Clinton, 69, U.S. Secretary of State from 2009 to 2013 and U.S. senator from New York from 2001 to 2009, lost the 2016 presidential election to now-President Donald Trump. Although Trump won the electoral vote, Clinton won the popular vote.
In her new book, “What Happened,” released today, Clinton takes responsibility for her loss, noting that using the private email server as Secretary of State hurt her and that even though she had clear plans and proposals, she was not able to present it in a manner that communicated that she understood voters’ frustrations.
But she also said that former Federal Bureau of Investigation Director James Comey reigniting an investigation into her use of the server and sexism and misogyny played a role. And she added that supporters of her Democratic opponent, Vermont Sen. Bernie Sanders, continued to attack her even after she became the Democratic presidential nominee.
Clinton arrived about an hour behind schedule — the book signing was supposed to kick off at 11 am. While reporters and fans waited, supporters could be heard chanting, “Hillary!” multiple times. When she arrived, her supporters yelled and cheered their support for her.
As she signed people’s books, Clinton could be heard saying, “Hello,” “Hi” and “How are you doing?” At one point, she said, “Oh my gosh!” and “That’s great!”
Clinton did not address the crowd with a speech. An event organizer explained that it was a customer event.

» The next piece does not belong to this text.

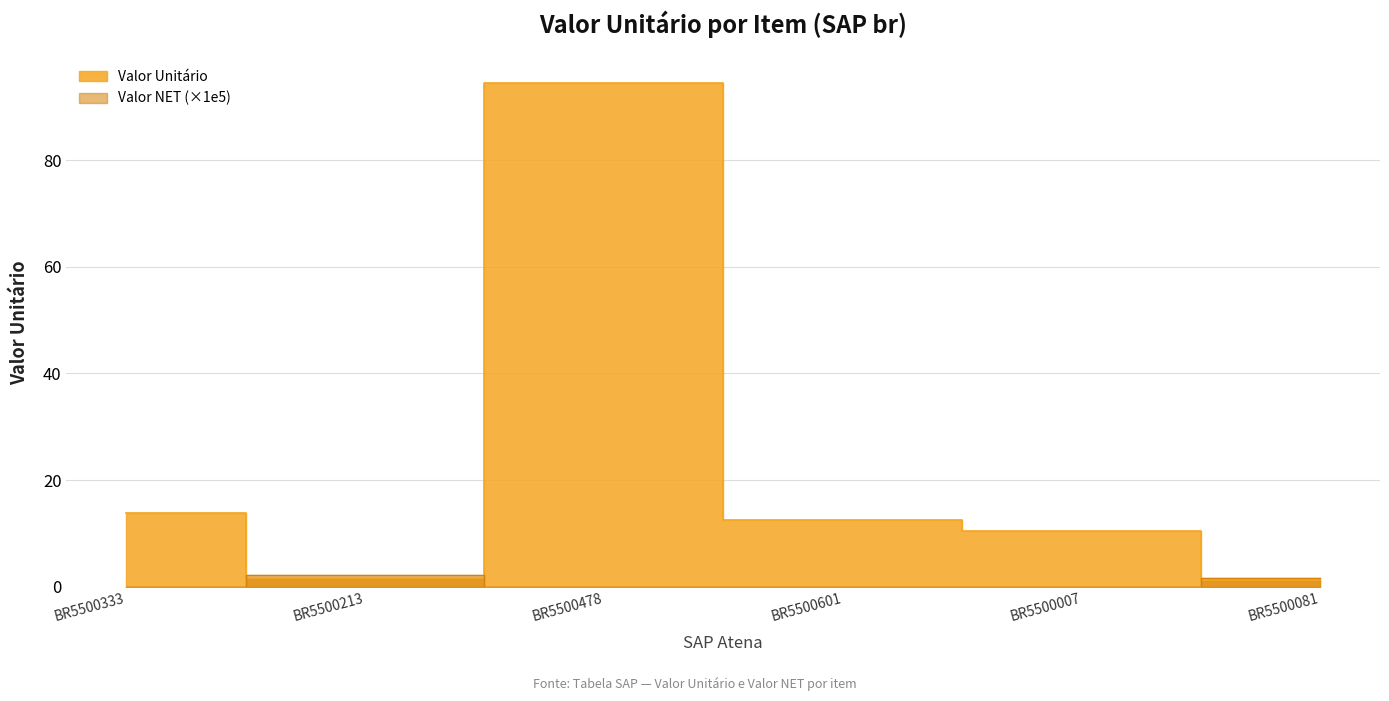

After their last crossing, which series has the higher values: Valor NET or Valor Unitário?

Valor NET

More than 600 copies of Clinton’s books were on the book store’s book shelves, as well as on the stage where Clinton was signing books.
Clinton has said that she won’t run for office again, but will remain involved in politics in other ways.
Even as the book signing was underway, a large crowd of individuals were seen waiting on line outside Barnes & Noble. Two Clinton fans who were among the first people on line a day ahead of the book signing were seen outside the building.
West Village resident Ava Paloma, 33, a student at New York University, said that her friends arrived at 9:30 pm and she arrived at 11 pm because they wanted to make sure “we got the chance to meet her.” She said that Clinton won the election because she won the popular vote.
She was able to meet Clinton because her staff saw a photo of them outside and sent them pizza from Joe’s. They were the fifth people on the line.
“We were here late last night and someone tweeted a picture of us sleeping outside and her staff sent us a pizza,” Paloma told reporters. “So when I went up there, I just thanked her for the pizza.”
She said that it is “sad reliving” her loss but that it’s “inspirational” to see Clinton picking herself up and moving forward.
“I think it’s just about moving forward,” she said. “This is a really important thing because we can’t let ourselves sit around and be depressed.”
And contrary to complaints that Clinton is pointing the finger at others for her loss, she believes that Clinton has taken responsibility “for some of the things.”
New Jersey resident Juan Cuba, 29, who was the second person on line — he arrived at Barnes & Noble at 4 pm yesterday — said that he exchanged words with Clinton.
“I told her thank you very much for fighting for everything she was running for, for LGBT rights, for HIV, for immigration, for mental health,” Cuba said. “She said, ‘Thank you so much. We have a long way to go.’ And it was just amazing that she shook my hand. It was like, ‘Oh my god, I shook Hillary Clinton’s hand and I shook Bill Clinton’s hand during that campaign, so seeing her in person was amazing.”